Un'immagine dall'alto della metaniera russa Arctic Metagaz danneggiata, 3 marzo 2026 (dal profilo X OSINTdefender)
Un'immagine dall'alto della metaniera russa Arctic Metagaz danneggiata, 3 marzo 2026 (dal profilo X OSINTdefender)

Le autorità marittime libiche stanno rimorchiando la Arctic Metagaz, la nave russa che dall’inizio di marzo era alla deriva nel mar Mediterraneo. La Arctic Metagaz è una metaniera, cioè una nave che trasporta gas naturale liquefatto, e a inizio marzo era stata danneggiata da alcune esplosioni: la Russia ha accusato l’Ucraina di avere attaccato la nave con droni esplosivi, come aveva già fatto in passato. Non è ancora chiaro dove sarà portata ora la nave.

Sui social circolano video della metaniera assicurata a un rimorchiatore. Uno è stato condiviso dal giornalista di Radio Radicale Sergio Scandura, che è un esperto tra le altre cose di tracciamenti delle navi nel Mediterraneo.
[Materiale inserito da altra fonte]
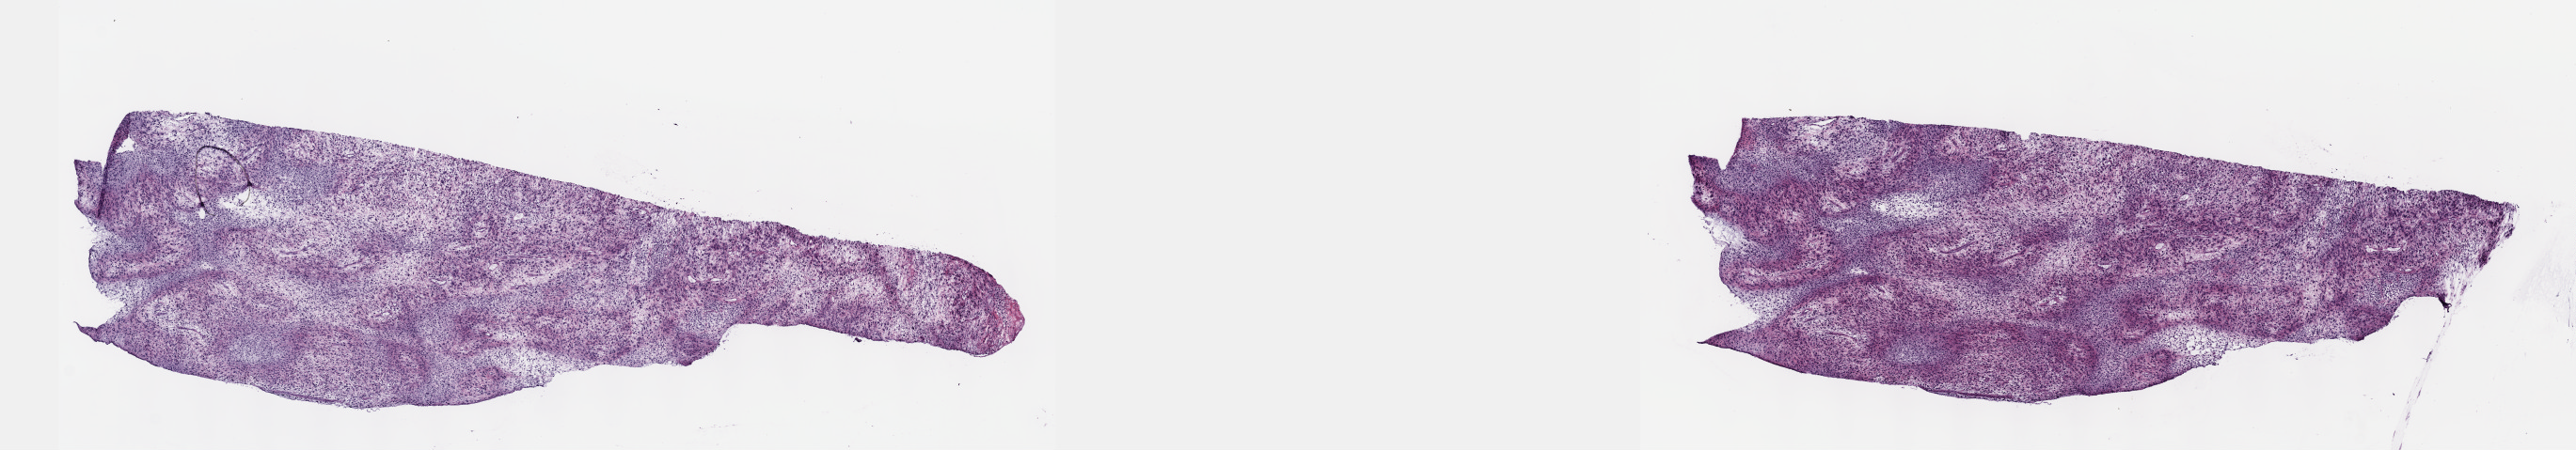
Digitized H&E tissue section (whole slide) — a low-resolution overview of the entire scanned area, about 22.1 x 3.9 mm (acquisition: 40x scan), frozen section from the top of the tissue portion, primary tumour sample from the retroperitoneum and peritoneum. Male, age 52 years at initial diagnosis. Composition of this section per pathologist review: tumour cells 80%, tumour nuclei 80%, normal cells 0%, stromal cells 20%, necrosis 0%. Infiltration values recorded for this section: lymphocyte infiltration 2%, monocyte infiltration 1%, neutrophil infiltration 2%.
Diagnosis: Undifferentiated sarcoma (retroperitoneum).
Nei giorni scorsi la National Oil Corporation, la compagnia petrolifera nazionale della Libia, aveva fatto sapere di avere coinvolto una società specializzata nel recupero dei relitti. Se n’era occupata perché la Arctic Metagaz era stata sospinta dalle correnti e dal vento al largo della Libia, dove ci sono varie piattaforme petrolifere tra cui una di Eni, chiamata Bouri. Eni è nominata nel comunicato della National Oil Corporation: al Post la società ha detto che già da lunedì mattina la metaniera era stata trascinata dalla corrente a distanza di sicurezza dalla sua piattaforma e che le operazioni di recupero erano gestite solo dalle autorità libiche, con cui Eni si è coordinata per il monitoraggio del relitto.
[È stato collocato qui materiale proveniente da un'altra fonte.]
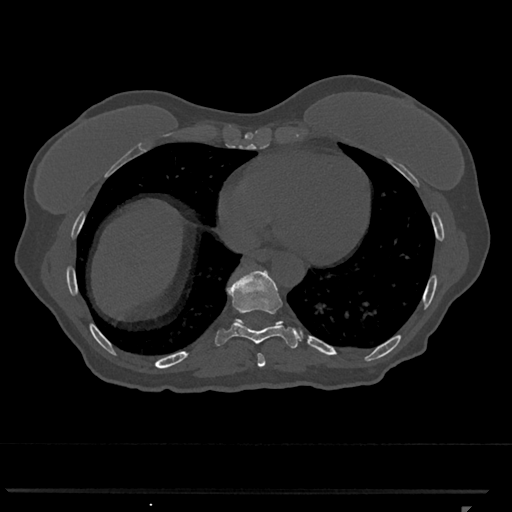
CT including the spine, one axial slice; position 614 of 793 along the scan axis; 120 kVp; bone window (W 1800 / L 400 HU); 0.5 mm slice thickness; 512 × 512 image matrix, field of view 380 × 380 mm. Patient: female, 62 years. Case-level facts recorded for this patient, not image findings: primary cancer: renal.
Outlined on this slice (semi-automatic segmentation, software-assisted and operator-edited):
- T10 vertebra: bounding box (x1, y1, x2, y2) in pixels: (240, 319, 283, 325)
- T8 vertebra: (257, 353, 266, 367)
- T9 vertebra: (215, 271, 300, 349)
Nelle scorse settimane vari governi europei, tra cui quello italiano, si erano detti molto preoccupati del rischio di danno ambientale. Non è chiaro al momento se in effetti ci siano stati sversamenti di gasolio, usato come carburante, o dispersioni di gas.
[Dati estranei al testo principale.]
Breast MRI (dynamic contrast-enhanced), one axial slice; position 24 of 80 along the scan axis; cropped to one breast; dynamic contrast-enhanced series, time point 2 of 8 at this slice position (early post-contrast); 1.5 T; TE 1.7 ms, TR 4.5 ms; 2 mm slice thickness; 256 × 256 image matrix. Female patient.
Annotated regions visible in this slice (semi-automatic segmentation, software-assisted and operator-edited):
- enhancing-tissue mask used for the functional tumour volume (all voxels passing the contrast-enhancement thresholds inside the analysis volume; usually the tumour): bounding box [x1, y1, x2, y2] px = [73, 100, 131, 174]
L’Ucraina non ha finora confermato di avere attaccato l’Arctic Metagaz, che però figura in un elenco del governo ucraino in cui sono nominate le navi accusate di fare parte della “flotta fantasma” russa, cioè quelle navi (anche non russe) che trasportano clandestinamente il petrolio e il gas per aggirare le sanzioni contro la Russia. Gli attacchi coi droni alle navi e alle raffinerie russe sono un modo dell’Ucraina di mostrare di poter colpire la Russia in uno dei suoi settori più redditizi, necessari per finanziare la sua guerra di invasione.